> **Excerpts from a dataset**
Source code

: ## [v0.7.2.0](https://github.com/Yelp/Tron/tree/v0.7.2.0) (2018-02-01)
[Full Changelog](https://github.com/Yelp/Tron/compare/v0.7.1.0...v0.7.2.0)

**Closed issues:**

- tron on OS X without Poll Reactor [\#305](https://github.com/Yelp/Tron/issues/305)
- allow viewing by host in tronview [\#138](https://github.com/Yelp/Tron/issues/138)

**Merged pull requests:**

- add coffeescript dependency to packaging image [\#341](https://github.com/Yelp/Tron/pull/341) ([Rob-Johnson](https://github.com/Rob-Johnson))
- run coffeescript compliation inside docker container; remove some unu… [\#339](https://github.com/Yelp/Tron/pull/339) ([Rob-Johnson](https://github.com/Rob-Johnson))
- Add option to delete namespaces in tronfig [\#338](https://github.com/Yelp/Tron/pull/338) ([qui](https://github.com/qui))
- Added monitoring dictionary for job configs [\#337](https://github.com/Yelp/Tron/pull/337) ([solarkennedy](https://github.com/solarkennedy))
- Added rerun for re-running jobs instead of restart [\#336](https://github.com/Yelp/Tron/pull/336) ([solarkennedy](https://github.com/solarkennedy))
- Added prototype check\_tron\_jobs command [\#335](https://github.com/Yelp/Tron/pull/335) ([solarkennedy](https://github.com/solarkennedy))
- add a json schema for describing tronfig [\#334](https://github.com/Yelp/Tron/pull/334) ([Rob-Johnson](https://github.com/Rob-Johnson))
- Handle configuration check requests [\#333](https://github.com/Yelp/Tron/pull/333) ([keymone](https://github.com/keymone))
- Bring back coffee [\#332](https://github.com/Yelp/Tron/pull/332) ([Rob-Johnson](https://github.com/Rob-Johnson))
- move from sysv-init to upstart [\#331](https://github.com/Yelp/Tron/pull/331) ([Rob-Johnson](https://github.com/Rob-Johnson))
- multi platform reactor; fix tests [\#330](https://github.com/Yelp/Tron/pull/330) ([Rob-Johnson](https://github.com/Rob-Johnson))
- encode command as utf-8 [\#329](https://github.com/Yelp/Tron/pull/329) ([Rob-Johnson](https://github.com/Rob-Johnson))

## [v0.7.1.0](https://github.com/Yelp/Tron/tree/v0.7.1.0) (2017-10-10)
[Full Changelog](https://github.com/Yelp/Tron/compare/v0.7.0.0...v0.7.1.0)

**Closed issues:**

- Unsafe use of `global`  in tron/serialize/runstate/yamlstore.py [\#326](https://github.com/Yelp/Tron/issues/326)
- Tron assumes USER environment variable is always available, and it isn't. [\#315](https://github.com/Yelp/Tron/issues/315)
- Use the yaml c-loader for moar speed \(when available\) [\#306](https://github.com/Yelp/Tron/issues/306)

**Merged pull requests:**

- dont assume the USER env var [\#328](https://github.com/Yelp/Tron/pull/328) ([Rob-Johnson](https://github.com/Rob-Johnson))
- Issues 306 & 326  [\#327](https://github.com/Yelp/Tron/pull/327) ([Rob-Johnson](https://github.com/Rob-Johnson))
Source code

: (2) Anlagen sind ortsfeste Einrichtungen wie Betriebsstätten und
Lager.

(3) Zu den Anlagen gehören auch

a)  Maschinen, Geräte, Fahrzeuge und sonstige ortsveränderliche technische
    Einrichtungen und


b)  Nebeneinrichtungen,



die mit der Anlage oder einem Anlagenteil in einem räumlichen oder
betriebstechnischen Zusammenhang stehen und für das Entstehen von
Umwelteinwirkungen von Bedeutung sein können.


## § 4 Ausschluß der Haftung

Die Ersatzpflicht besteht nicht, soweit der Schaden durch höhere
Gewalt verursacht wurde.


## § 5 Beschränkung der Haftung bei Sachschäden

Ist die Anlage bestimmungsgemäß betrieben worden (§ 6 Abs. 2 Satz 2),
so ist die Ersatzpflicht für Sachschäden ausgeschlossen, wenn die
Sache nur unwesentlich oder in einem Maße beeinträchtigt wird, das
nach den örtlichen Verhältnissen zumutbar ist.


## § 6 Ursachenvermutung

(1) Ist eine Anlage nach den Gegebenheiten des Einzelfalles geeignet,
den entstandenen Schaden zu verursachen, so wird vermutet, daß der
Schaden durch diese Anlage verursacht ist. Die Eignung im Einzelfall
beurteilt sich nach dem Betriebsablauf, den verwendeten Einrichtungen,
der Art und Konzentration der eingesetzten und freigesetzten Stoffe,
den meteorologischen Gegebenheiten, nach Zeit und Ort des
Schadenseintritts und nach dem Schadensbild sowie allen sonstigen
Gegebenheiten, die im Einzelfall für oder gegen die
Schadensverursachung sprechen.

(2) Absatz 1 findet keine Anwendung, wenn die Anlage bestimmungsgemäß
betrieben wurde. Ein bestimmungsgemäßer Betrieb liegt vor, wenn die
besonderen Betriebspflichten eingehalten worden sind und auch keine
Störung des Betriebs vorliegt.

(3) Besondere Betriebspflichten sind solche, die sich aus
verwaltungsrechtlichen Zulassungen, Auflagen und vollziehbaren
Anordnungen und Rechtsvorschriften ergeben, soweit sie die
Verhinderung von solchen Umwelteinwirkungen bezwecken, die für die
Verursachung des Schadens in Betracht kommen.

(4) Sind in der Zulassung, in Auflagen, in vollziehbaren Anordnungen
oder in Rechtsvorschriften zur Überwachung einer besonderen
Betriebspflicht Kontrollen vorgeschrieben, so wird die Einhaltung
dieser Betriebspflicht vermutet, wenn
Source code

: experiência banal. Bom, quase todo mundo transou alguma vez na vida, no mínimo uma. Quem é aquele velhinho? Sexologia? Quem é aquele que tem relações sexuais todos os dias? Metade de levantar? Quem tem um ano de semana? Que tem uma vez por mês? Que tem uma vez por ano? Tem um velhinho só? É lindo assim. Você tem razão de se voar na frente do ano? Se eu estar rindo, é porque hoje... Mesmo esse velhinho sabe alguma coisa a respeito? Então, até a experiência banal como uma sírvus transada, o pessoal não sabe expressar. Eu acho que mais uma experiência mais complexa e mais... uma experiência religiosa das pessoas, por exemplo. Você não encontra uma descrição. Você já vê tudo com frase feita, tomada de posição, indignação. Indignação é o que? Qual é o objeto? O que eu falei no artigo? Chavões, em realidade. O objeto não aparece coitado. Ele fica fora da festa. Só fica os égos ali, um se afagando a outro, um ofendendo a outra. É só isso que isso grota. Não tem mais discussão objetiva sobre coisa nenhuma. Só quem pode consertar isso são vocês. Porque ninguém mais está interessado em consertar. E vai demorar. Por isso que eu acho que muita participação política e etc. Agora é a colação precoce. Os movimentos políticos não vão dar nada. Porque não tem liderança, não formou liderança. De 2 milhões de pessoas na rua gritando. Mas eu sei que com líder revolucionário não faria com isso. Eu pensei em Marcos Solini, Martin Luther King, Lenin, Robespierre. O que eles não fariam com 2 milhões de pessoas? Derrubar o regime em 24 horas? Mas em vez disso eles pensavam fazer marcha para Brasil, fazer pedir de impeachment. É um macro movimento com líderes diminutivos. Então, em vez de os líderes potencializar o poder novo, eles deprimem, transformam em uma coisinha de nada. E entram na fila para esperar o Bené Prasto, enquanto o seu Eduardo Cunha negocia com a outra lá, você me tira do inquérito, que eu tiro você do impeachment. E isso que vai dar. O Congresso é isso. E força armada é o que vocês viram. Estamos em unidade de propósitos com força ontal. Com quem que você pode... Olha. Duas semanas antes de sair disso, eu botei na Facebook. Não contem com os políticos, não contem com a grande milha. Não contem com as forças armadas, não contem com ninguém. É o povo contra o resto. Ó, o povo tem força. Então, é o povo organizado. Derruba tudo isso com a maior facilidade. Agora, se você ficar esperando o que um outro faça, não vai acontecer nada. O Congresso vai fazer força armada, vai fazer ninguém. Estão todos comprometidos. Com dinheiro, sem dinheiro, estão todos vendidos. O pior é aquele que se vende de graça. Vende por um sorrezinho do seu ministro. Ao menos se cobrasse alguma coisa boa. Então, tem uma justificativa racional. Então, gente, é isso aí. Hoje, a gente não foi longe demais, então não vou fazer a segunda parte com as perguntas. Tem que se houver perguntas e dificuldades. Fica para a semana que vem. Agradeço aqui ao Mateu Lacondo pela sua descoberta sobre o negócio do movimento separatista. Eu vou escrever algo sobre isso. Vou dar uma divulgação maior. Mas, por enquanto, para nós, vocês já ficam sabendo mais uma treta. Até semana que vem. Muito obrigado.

> **Work to complete**
The lines to copy are those above that contain the string "tree".

> **Response for this exercise**
: ## [v0.7.2.0](https://github.com/Yelp/Tron/tree/v0.7.2.0) (2018-02-01)
## [v0.7.1.0](https://github.com/Yelp/Tron/tree/v0.7.1.0) (2017-10-10)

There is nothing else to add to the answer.